How to Buy a Home With a Low Down Payment
It’s a big roadblock on the path to homeownership: the down payment. Now some lenders are backing away from FHA loans, the key program allowing low down payments and favorable interest rates for many new buyers. These lenders say strict regulations cause them to shy away from FHA loans. And recently some of the largest banks have effectively eased themselves out of the FHA market by slapping additional credit requirements on top of FHA lending standards. But there are a couple of other federal loan programs that lenders love — and first-time homebuyers will, too.
A Down Payment That’s Tens of Thousands of Dollars Less
Renters are placing a greater priority on building their emergency savings, stocking away money for retirement or their children’s education than on saving for a down payment on a home, according to a recent survey by Freddie Mac. It’s no wonder: The traditional 20% down payment that most lenders prefer can be an awfully big number to hit. For example, it’s $60,000 on a $300,000 home. And that’s before closing costs and other buying-a-home expenses. But something around 3% down — now, that can seem doable.
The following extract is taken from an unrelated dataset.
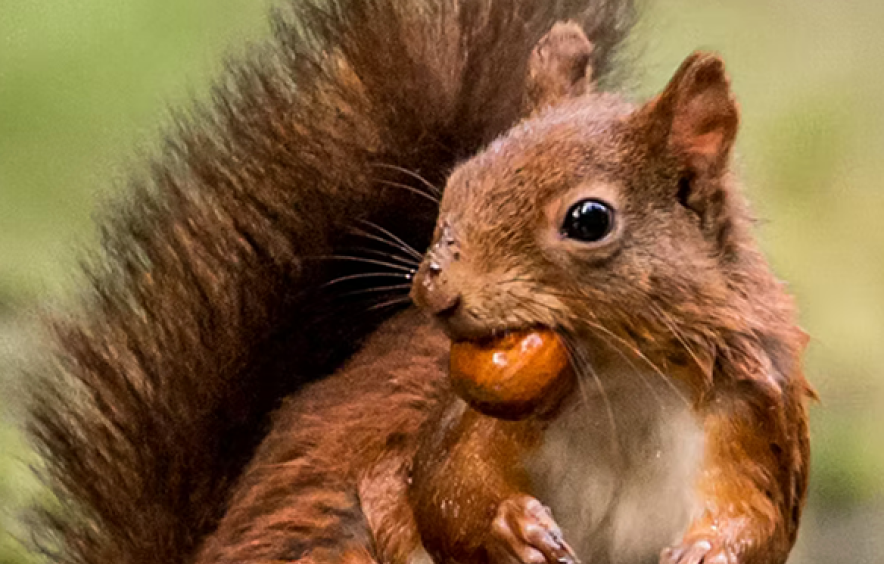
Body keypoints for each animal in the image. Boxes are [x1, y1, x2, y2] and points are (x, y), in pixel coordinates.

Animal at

It’s about $10,000 down on the same $300,000 home. A 3.5% down payment option has been the big draw for FHA loans. But two other government sponsored programs are offering 3% down home loans, backed by Fannie Mae and Freddie Mac.
Don’t sweat it, I’ll keep this simple. Here’s what you need to know.
Fannie, Freddie, FHA: They all sound the same, right? But there’s a big difference to lenders — and they’re the ones you’ll be working with on your home loan. They know the ins and outs of all three and deal with that; you just need to know what options are out there.
While some of the largest lenders have been turning their backs on FHA loans, they like Fannie and Freddie-backed mortgages — which are considered “conforming” loans — because they don’t have to wade through all the regulations and restrictions of FHA-backed mortgages. While FHA loans still serve their purpose for some buyers, folks with (credit) scores above 720 usually find conforming loans a better option, especially now since they can put as little as 3 to 5% down. Borrowers can even get help with the down payment. With these programs, the down payment can be a gift.
But there are some restrictions built into the programs that let you borrow up to 97% of the home’s value. At least one of the buyers has to be a first-time homebuyer (meaning you haven’t owned a home in the past three years), the home must be your primary residence and only fixed-rate mortgages are offered — adjustable-rate loans are not eligible. You will also pay for private mortgage insurance. But you may be able to cancel PMI after you reach 20% equity in your home with a Fannie Mae or Freddie Mac backed loan, while FHA mortgage insurance is charged for the life of the loan. For borrowers who aren’t first-time homebuyers, there are other loan programs with down payments as low as 5%.
The Bottom Line
FHA loans are still an option for first-time homebuyers, especially if your credit is less than perfect. But you’ll probably need to look for smaller, independent FHA-approved lenders. But if you have good credit, Fannie- and Freddie-backed loans open up new possibilities for qualified borrowers who just can’t quite get over that 20% down hurdle. And remember to shop a handful of lenders to find your best mortgage rate and best-priced home loan.